Are You Really Bootstrapping Your Startup?
“Be sure to lock your car; don’t leave anything valuable in it, and you might want to go to the bathroom before you come to the office.” This was advice passed along by an entrepreneur I met with last week, and it made me smile. That one sentence was a great start to an unusual meeting. Unusual because few entrepreneurs really understand what it means to bootstrap a startup and he was living it – he got it.
In startup circles, you hear the term bootstrap, but few entrepreneurs seem to truly embrace the meaning. So what exactly is bootstrapping? In the context of a startup, you’re bootstrapping a company when you hang on to every dollar like it’s the last one you’ve got, because you know it just might be, and you only let go when you’re confident that dollar will move the product and company forward.
The bootstrap company understands the difference between necessity and luxury, between “nice to have” and “must have.” Do you need an office? Maybe. Does it need to be in the nicest part of town? Unlikely, and that’s a bootstrap decision. Do you need office furniture? Sure, but why buy a new conference table when you can use the ping-pong table gathering dust in your garage, or put a sheet of plywood on a couple of file cabinets?
The point of bootstrapping is to give your vision a fighting chance. It takes time and money to develop a concept, build something from nothing, engage with potential buyers, and perhaps even acquire a customer. To survive you need to understand that bootstrapping is a critical skill. You need to embrace economy and efficiency over image and expense.

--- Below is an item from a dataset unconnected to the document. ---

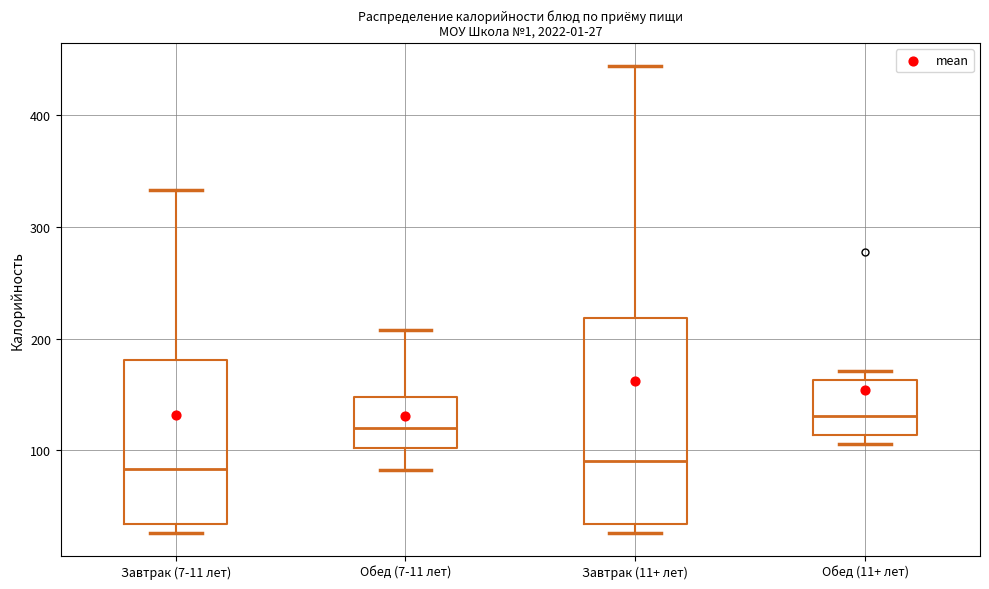

Which box is the tallest, from its lower edge to its upper edge?

Завтрак (11+ лет)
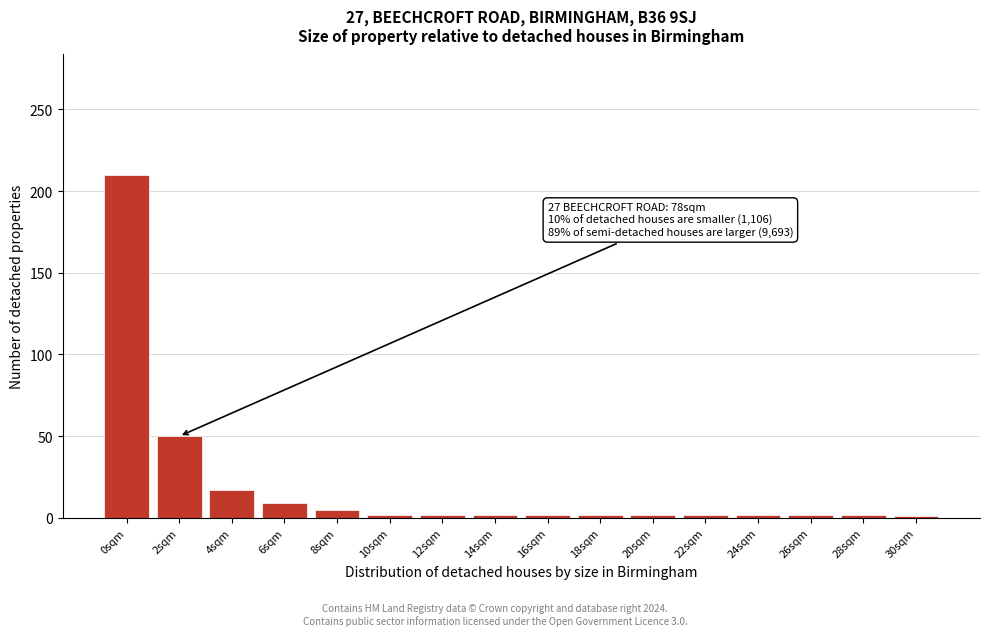

The value at 4sqm is 29. True or false?

False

Seed money and bootstrapping are two sides of the same coin. In The Startup Survivor, I define seed money as “…the absolute minimum it will take to move from idea to provable concept or prototype.” Given that definition, bootstrapping is the key to success. When the only money you have is what you and the co-founders can spare while juggling contract work, selling extraneous personal items, and driving right past Starbucks, you quickly learn the value of a dollar and what is and isn’t directly on the path to success.
The entrepreneur that impressed me with his office warning continued to impress me with the team he had assembled. They spent two years developing a first generation product, using their own money. The product had direct customer involvement during the development and test phases, and that led to a purchase agreement. Now, armed with a real product, their first major customer and a bootstrapping attitude, I’m confident they’ll attract their first round of angel funding.
Bootstrapping is not easy, and that’s precisely why it’s so highly valued by investors. The entrepreneur often goes down the bootstrap path out of necessity, but those that survive are battle-hardened. The lessons learned, and the skills acquired will serve them well when the money does arrive, and they know exactly how to ensure that every dollar adds real value to the product and the company.